===== RECORDS SUPPLIED
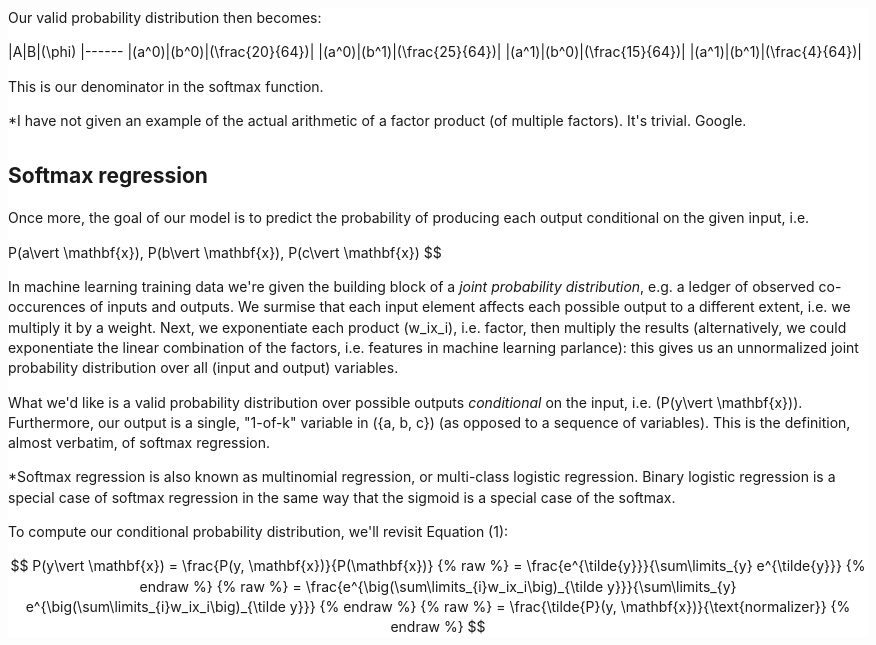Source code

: Our valid probability distribution then becomes:

|A|B|\(\phi\)
|------
|\(a^0\)|\(b^0\)|\(\frac{20}{64}\)|
|\(a^0\)|\(b^1\)|\(\frac{25}{64}\)|
|\(a^1\)|\(b^0\)|\(\frac{15}{64}\)|
|\(a^1\)|\(b^1\)|\(\frac{4}{64}\)|

This is our denominator in the softmax function.

*I have not given an example of the actual arithmetic of a factor product (of multiple factors). It's trivial. Google.

## Softmax regression

Once more, the goal of our model is to predict the probability of producing each output conditional on the given input, i.e.

P(a\vert \mathbf{x}), P(b\vert \mathbf{x}), P(c\vert \mathbf{x})
$$

In machine learning training data we're given the building block of a *joint probability distribution*, e.g. a ledger of observed co-occurences of inputs and outputs. We surmise that each input element affects each possible output to a different extent, i.e. we multiply it by a weight. Next, we exponentiate each product \(w_ix_i\), i.e. factor, then multiply the results (alternatively, we could exponentiate the linear combination of the factors, i.e. features in machine learning parlance): this gives us an unnormalized joint probability distribution over all (input and output) variables.

What we'd like is a valid probability distribution over possible outputs *conditional* on the input, i.e. \(P(y\vert \mathbf{x})\). Furthermore, our output is a single, "1-of-k" variable in \(\{a, b, c\}\) (as opposed to a sequence of variables). This is the definition, almost verbatim, of softmax regression.

*Softmax regression is also known as multinomial regression, or multi-class logistic regression. Binary logistic regression is a special case of softmax regression in the same way that the sigmoid is a special case of the softmax.

To compute our conditional probability distribution, we'll revisit Equation (1):

$$
P(y\vert \mathbf{x})
= \frac{P(y, \mathbf{x})}{P(\mathbf{x})}
{% raw %}
= \frac{e^{\tilde{y}}}{\sum\limits_{y} e^{\tilde{y}}}
{% endraw %}
{% raw %}
= \frac{e^{\big(\sum\limits_{i}w_ix_i\big)_{\tilde y}}}{\sum\limits_{y} e^{\big(\sum\limits_{i}w_ix_i\big)_{\tilde y}}}
{% endraw %}
{% raw %}
= \frac{\tilde{P}(y, \mathbf{x})}{\text{normalizer}}
{% endraw %}
$$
==========
:: JOB ::
Reproduce the entire listing above precisely, but keep the images out.

:: COMPLETED TASK ::
Source code

: Our valid probability distribution then becomes:

|A|B|\(\phi\)
|------
|\(a^0\)|\(b^0\)|\(\frac{20}{64}\)|
|\(a^0\)|\(b^1\)|\(\frac{25}{64}\)|
|\(a^1\)|\(b^0\)|\(\frac{15}{64}\)|
|\(a^1\)|\(b^1\)|\(\frac{4}{64}\)|

This is our denominator in the softmax function.

*I have not given an example of the actual arithmetic of a factor product (of multiple factors). It's trivial. Google.

## Softmax regression

Once more, the goal of our model is to predict the probability of producing each output conditional on the given input, i.e.

P(a\vert \mathbf{x}), P(b\vert \mathbf{x}), P(c\vert \mathbf{x})
$$

In machine learning training data we're given the building block of a *joint probability distribution*, e.g. a ledger of observed co-occurences of inputs and outputs. We surmise that each input element affects each possible output to a different extent, i.e. we multiply it by a weight. Next, we exponentiate each product \(w_ix_i\), i.e. factor, then multiply the results (alternatively, we could exponentiate the linear combination of the factors, i.e. features in machine learning parlance): this gives us an unnormalized joint probability distribution over all (input and output) variables.

What we'd like is a valid probability distribution over possible outputs *conditional* on the input, i.e. \(P(y\vert \mathbf{x})\). Furthermore, our output is a single, "1-of-k" variable in \(\{a, b, c\}\) (as opposed to a sequence of variables). This is the definition, almost verbatim, of softmax regression.

*Softmax regression is also known as multinomial regression, or multi-class logistic regression. Binary logistic regression is a special case of softmax regression in the same way that the sigmoid is a special case of the softmax.

To compute our conditional probability distribution, we'll revisit Equation (1):

$$
P(y\vert \mathbf{x})
= \frac{P(y, \mathbf{x})}{P(\mathbf{x})}
{% raw %}
= \frac{e^{\tilde{y}}}{\sum\limits_{y} e^{\tilde{y}}}
{% endraw %}
{% raw %}
= \frac{e^{\big(\sum\limits_{i}w_ix_i\big)_{\tilde y}}}{\sum\limits_{y} e^{\big(\sum\limits_{i}w_ix_i\big)_{\tilde y}}}
{% endraw %}
{% raw %}
= \frac{\tilde{P}(y, \mathbf{x})}{\text{normalizer}}
{% endraw %}
$$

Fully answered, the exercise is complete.